This made my Saturday, after a heavy Friday night. has to have veg day and watched this. Laughing made head hurt but worth it. all the actors in this are brilliant. The learning to kiss scene can not image what the young actor thought but it has got to look good on hi CV.
The characters in "We're the Millers" are not like real people with real emotions - they merely exist to spout mildly-comic, pseudo-experienced life-coach dialogue. Unlike, say, the fake (also assumed to be incestuous) family in "The Joneses" (2009), one never feels any true affinity for any of the characters on display here since the actors have very little characterisation to work with from the feeble screenwriters.

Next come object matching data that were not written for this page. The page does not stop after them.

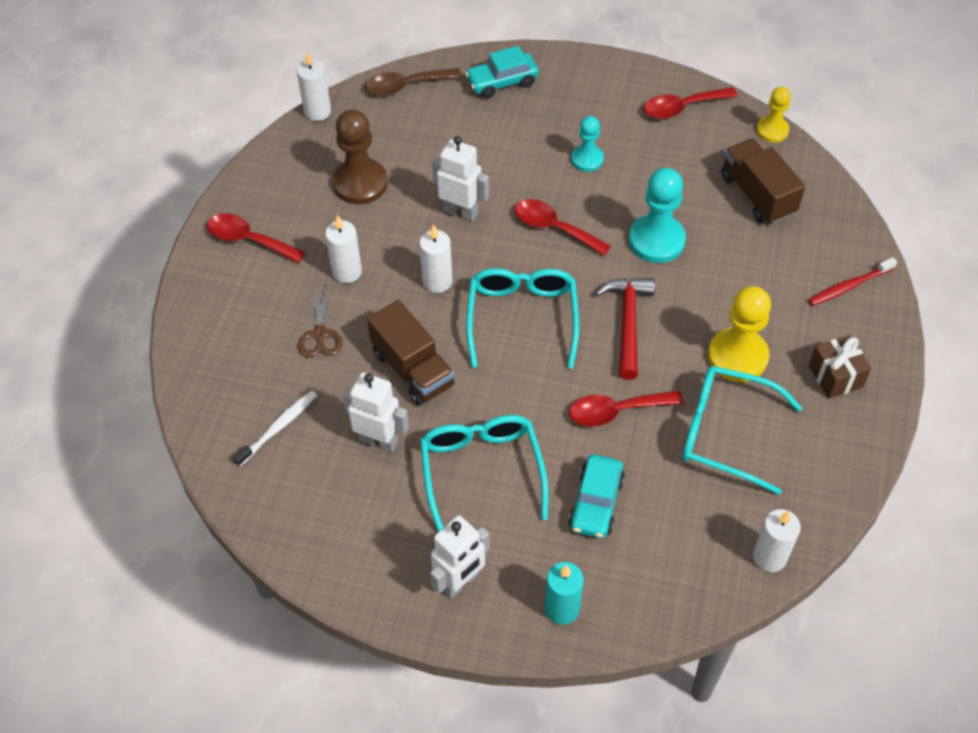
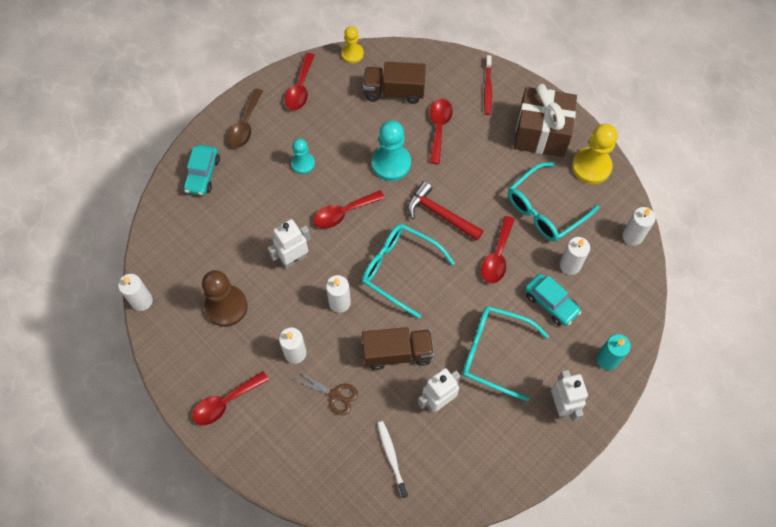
camera: 60 degrees left, 10 degrees up
brown spoon [365,68,462,96] -> brown spoon moved to [227,89,263,148]
yellow pawn [708,286,771,382] -> yellow pawn moved to [572,124,617,184]
brown gift [809,335,871,399] -> brown gift [514,84,577,157], size x1.85
none -> red spoon [429,99,453,164]
none -> white candle [560,237,590,275]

This lack of psychological verisimilitude betrays a film-maker's dearth of genuine insight into the worsening predicament into which his characters place themselves; namely, their pretending to be something that they are not and never could be - a loving, natural & healthy nuclear-family. They are animated zombies in dead-end jobs going nowhere fast; albeit infesting a non-zombie movie.
There is also an odd, wish-fulfillment aspect to this serio-comic escapade which tries to suggest that entirely-incompatible people can learn to emotionally bond. But this violates the rule of human nature that "birds of a feather flock together". And all comedy has to be deeply-rooted in objective-reality otherwise there is no real basis for the humour. The idea that people form close relationships through shared adversity only ever really makes sense if the aftermath of the adversity is equally-positive for all concerned. And it isn't here.
The only good thing about this unconvincing fake-family saga is Jennifer Aniston - whom is as funny as anyone could be with the weak material she is given to play.
"We are the Miller's" has some good funny moments that shows an interesting flip of characters from different sides of life who find a pathway to liberation through a drug deal gone wrong. The other road trip family turns out to be the influence that they needed having seemed to be too different to comprehend. Some traditional comedy on a controversial subject.